Buradasınız
Belediye İşçilerinin Sorunları
Mart ayında yapılan yerel seçimlerle birlikte il ve ilçe belediyelerinin başkanlık koltuklarına çeşitli siyasi partilerden belediye başkanları oturdu. Düzen partilerinden aday olan bu politikacıların hepsi “halka hizmet” vaadiyle işçi ve emekçi kitlelerden oy istemişlerdi.

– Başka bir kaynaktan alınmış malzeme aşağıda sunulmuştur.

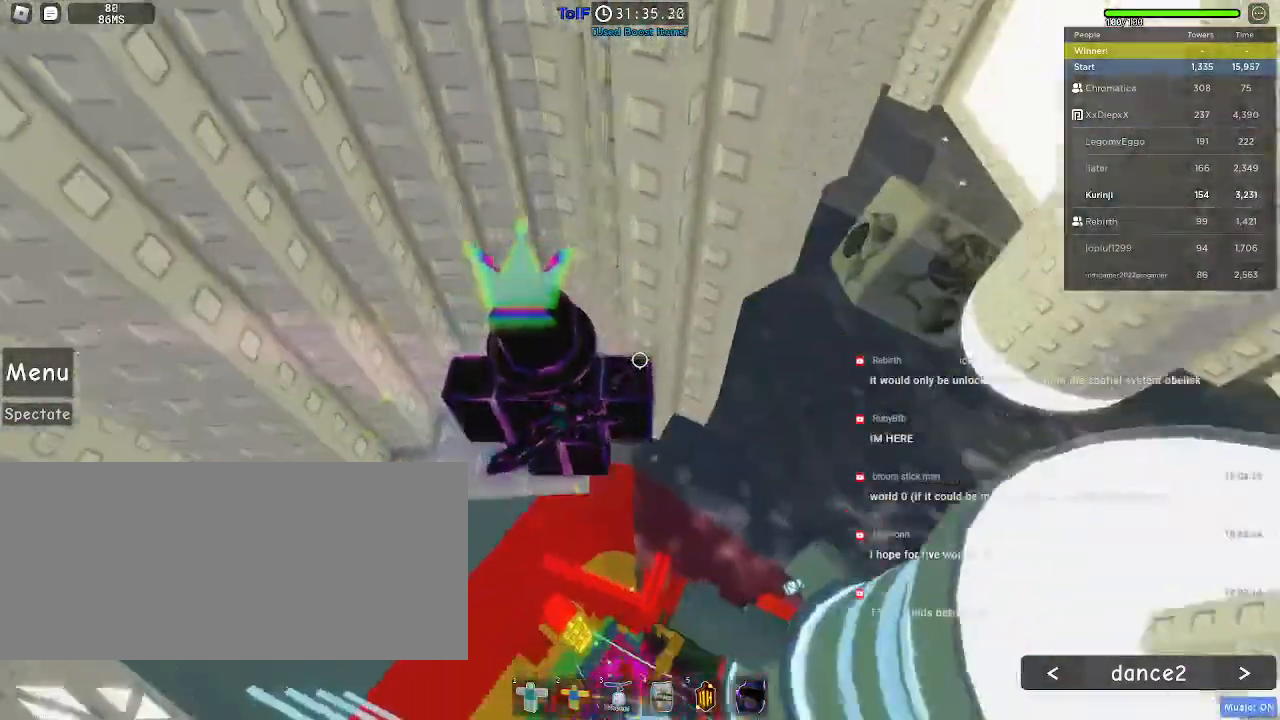
{"keys": ["d"], "mouse": [], "events": [[67, "d", "down"], [167, "space", "down"], [284, "space", "up"]]}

Mart ayında yapılan yerel seçimlerle birlikte il ve ilçe belediyelerinin başkanlık koltuklarına çeşitli siyasi partilerden belediye başkanları oturdu. Düzen partilerinden aday olan bu politikacıların hepsi “halka hizmet” vaadiyle işçi ve emekçi kitlelerden oy istemişlerdi. Seçimlerin sona ermesiyle beraber, belediye başkanlarının halka nasıl hizmet götürdüklerini yaşayarak görüyoruz. Seçilen belediye başkanları derhal belediye işçilerini işten atmaya, kazanılmış haklarını budamaya, taşeronlaştırmayı yaygınlaştırmaya ve sendikasızlaştırma saldırılarına hız vermeye başladılar.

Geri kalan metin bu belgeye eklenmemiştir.